The scene of Canada’s iconic polar bears scrounging among chip bags and milk jugs stands in stark contrast to the majestic images of bears traversing the sub-Arctic shores that feature in global tourism campaigns for the Hudson Bay region. It’s a sore point for the town of Churchill, Manitoba. For nearly two years now, the “Polar Bear Capital of the World” that welcomes international photographers and tourists as “one of the best places” to see wild polar bears has been the site of a markedly ugly scene: bears scrounging for human garbage.
In April 2024, Churchill’s waste management facility—an old military building known as L5—burned to the ground. Spontaneous combustion in the gaseous garbage pile was the likely cause. The warehouse had been capable of storing up to three years’ worth of the town’s garbage at a time. Overnight, the town’s 900 or so residents were left with nothing. Garbage piled up in town. Dumpsters overflowed.

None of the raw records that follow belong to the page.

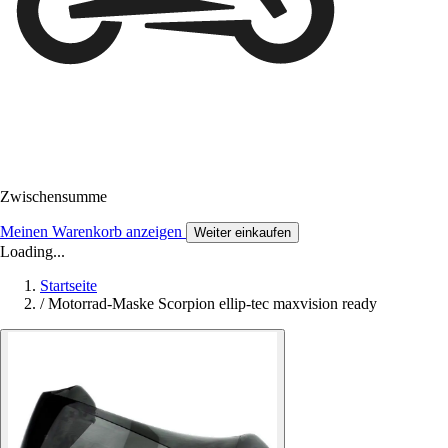
Zwischensumme
Meinen Warenkorb anzeigen
Weiter einkaufen
Loading...
Startseite
/
Motorrad-Maske Scorpion ellip-tec maxvision ready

In the wake of the fire, the town was forced to dump all of its waste on top of the tundra, on an old landfill, about six kilometres from the L5 site, where a hard fence and an electric fence kept the bears at bay. It remains a tenuous stopgap. By that fall, as hundreds of hungry polar bears arrived on the shore of Hudson Bay to wait for the sea ice to freeze, an inconvenience had turned into a crisis. Bears congregated at the fence line, biding their time. When an ice storm fatefully knocked out the fence’s power supply, more than thirty ravenous polar bears stormed the enclosure to gorge on the garbage.

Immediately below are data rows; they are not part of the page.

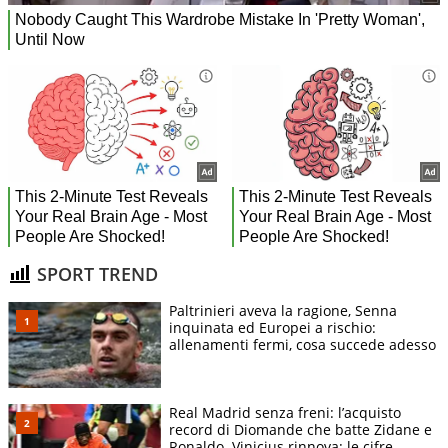
SPORT TREND
Paltrinieri aveva la ragione, Senna
inquinata ed Europei a rischio:
allenamenti fermi, cosa succede adesso
Real Madrid senza freni: l’acquisto
record di Diomande che batte Zidane e
Ronaldo. Vinicius rinnova: le cifre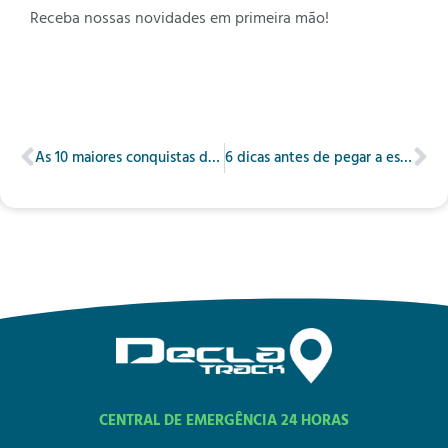
Receba nossas novidades em primeira mão!
As 10 maiores conquistas da Engenharia mecânica
6 dicas antes de pegar a estrada no fim de ano
CENTRAL DE EMERGÊNCIA 24 HORAS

After two years, Churchill is still without a solution. The Manitoba government did not respond to requests for an interview. The town is looking at replacing the old waste storage building with a steel option, but cost (hindered by price hikes for steel due to the United States’ tariffs) and uncertainty around the location have stalled the decision. In the meantime, camera traps set up around Churchill’s makeshift facility filmed polar bears—lone males, females with cubs, subadults—trying their luck almost every single day this past fall, scientists say.